Хотя на деле герой лишь проводник этого потустороннего света – чуть ли не сакральное привидение наподобие русалок из «Майской ночи», – в целом ему чужда загробная ностальгия: наряду с некоторыми другими персонажами книги он, на пиетистский манер, заботится прежде всего о разумном устройстве и утеплении земной, семейно-бытовой жизни. Бесплотные силы в его образе обращены к воплощению.
Но помимо этого позитивного поворота темы, как и обратной ему дематериализации образов, романтизм знал также промежуточные решения.
10. Между небом и землей: романтические недоноски
Вместе с показом бесприютных земных скитальцев романтическая словесность культивировала и другой, родственный им образ, движение которого было ориентировано в основном не по горизонтали, а по вертикали. Речь идет об одинокой, чаще всего поэтической душе, либо уже развоплощенной, либо еще недовоплотившейся, но в любом случае не имеющей, подобно привидениям, ни земного, ни потустороннего пристанища, а потому обреченной на скитания между мирами.

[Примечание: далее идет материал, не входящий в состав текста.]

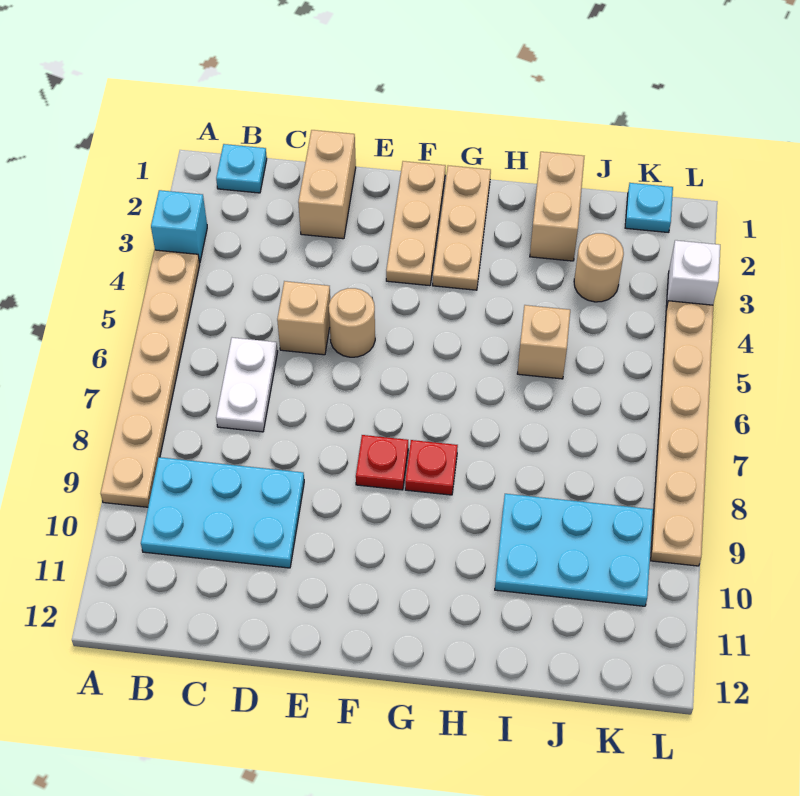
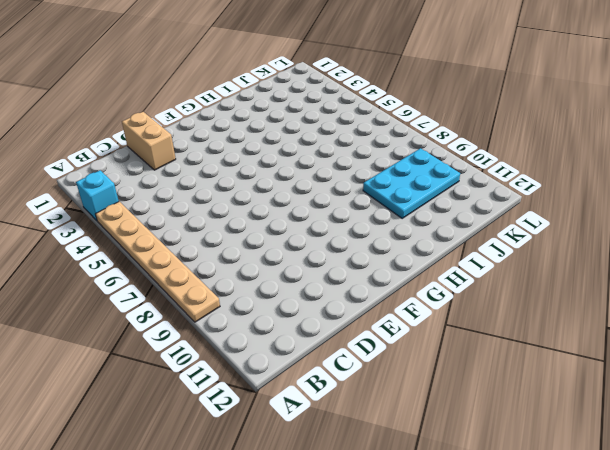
none -> cyan 1x1 plate [216,144,267,193]
none -> cyan 2x3 plate [141,457,304,568]
none -> white 1x2 plate [216,338,278,432]

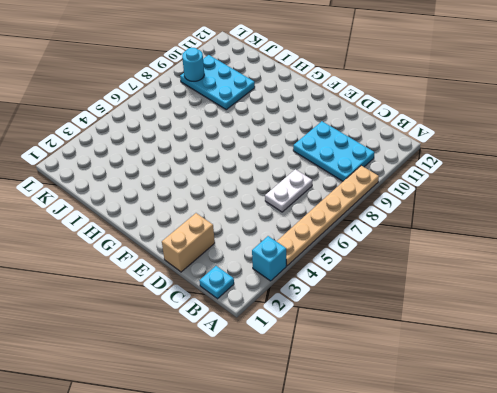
cyan 1x1 round brick [182,48,204,81] -> none
none -> tan 1x1 brick [277,281,330,355]
none -> tan 1x1 round brick [329,288,375,357]
none -> tan 1x3 plate [386,161,446,286]

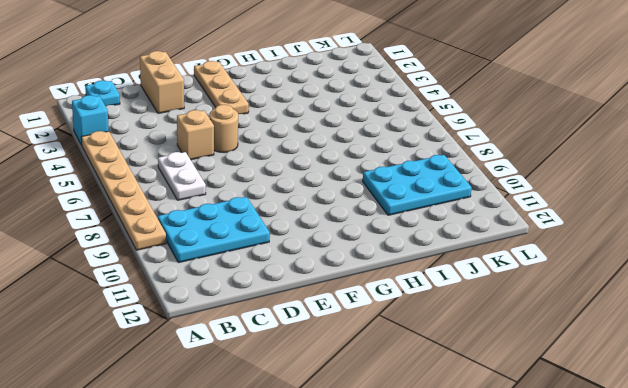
none -> red 1x1 plate [356,435,408,490]
none -> tan 1x3 plate [433,166,491,290]
none -> red 1x1 plate [405,440,458,495]

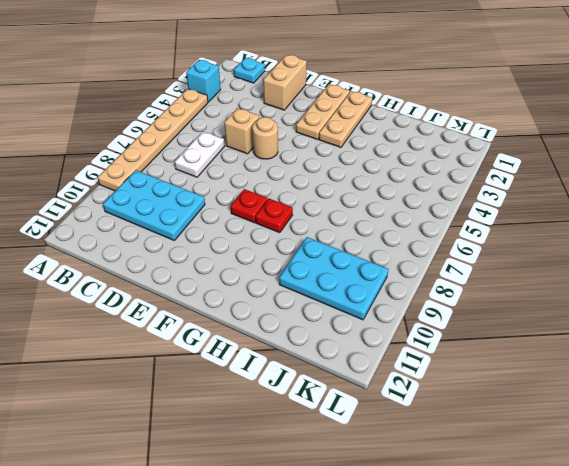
none -> tan 1x2 brick [530,152,584,261]
none -> tan 1x1 brick [517,305,570,379]
none -> tan 1x1 round brick [574,233,624,302]

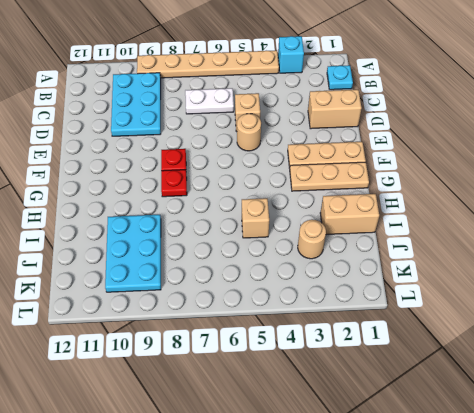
none -> cyan 1x1 plate [625,183,673,233]
none -> white 1x1 brick [666,240,720,309]
none -> tan 1x6 plate [651,301,713,566]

В своей статье о «Недоноске» Баратынского Н. Мазур, упомянув известные – прямые или опосредованные – источники текста, постаралась максимально и на разных уровнях прочтения расширить его генетический фонд и контекстуальный ореол. Она включила сюда «заложных покойников», «Ад» Данте (III и V песни), романтическую фигуру поэта, некоторые стихи Батюшкова, как и его собственную судьбу, и т. д., вплоть до загадки В. Майкова «Дым» и стихотворения Кюхельбекера «Ветер»[645].
Поскольку исследовательница сосредоточилась преимущественно на поэтических и смежных с ними контекстах, от нее ускользнули прозаические произведения, в определенной степени стимулировавшие работу над «Недоноском» (1835). Одно из них – антифранцузская сатира того же Кюхельбекера «Земля безглавцев» (1824), напечатанная им в «Мнемозине». Правда, сам полет вселяет тут лишь восторг в душу героя, а не те сложные и горестные чувства, какие доминируют у Баратынского, но лексический рисунок кое в чем сходится. Рассказчик вспоминает, как он поднялся над Парижем на воздушном шаре: «Я воображал себя духом бесплотным. Казалось, для меня осуществились мечты одного из Пифагоровых последователей: “По смерти буду бурею, с конца земли пронесусь в конец земли; душа моя обретет язык в завываниях <…> воспарю, и не будет пределов моему парению!”»[646] Ср. в «Недоноске» и «вой под грозой», и «беспредельность» небесных пространств, и строки: «В тучу кроюсь я, и в ней Мчуся, чужд земного края, Страшный глас людских скорбей Гласом бури заглушая».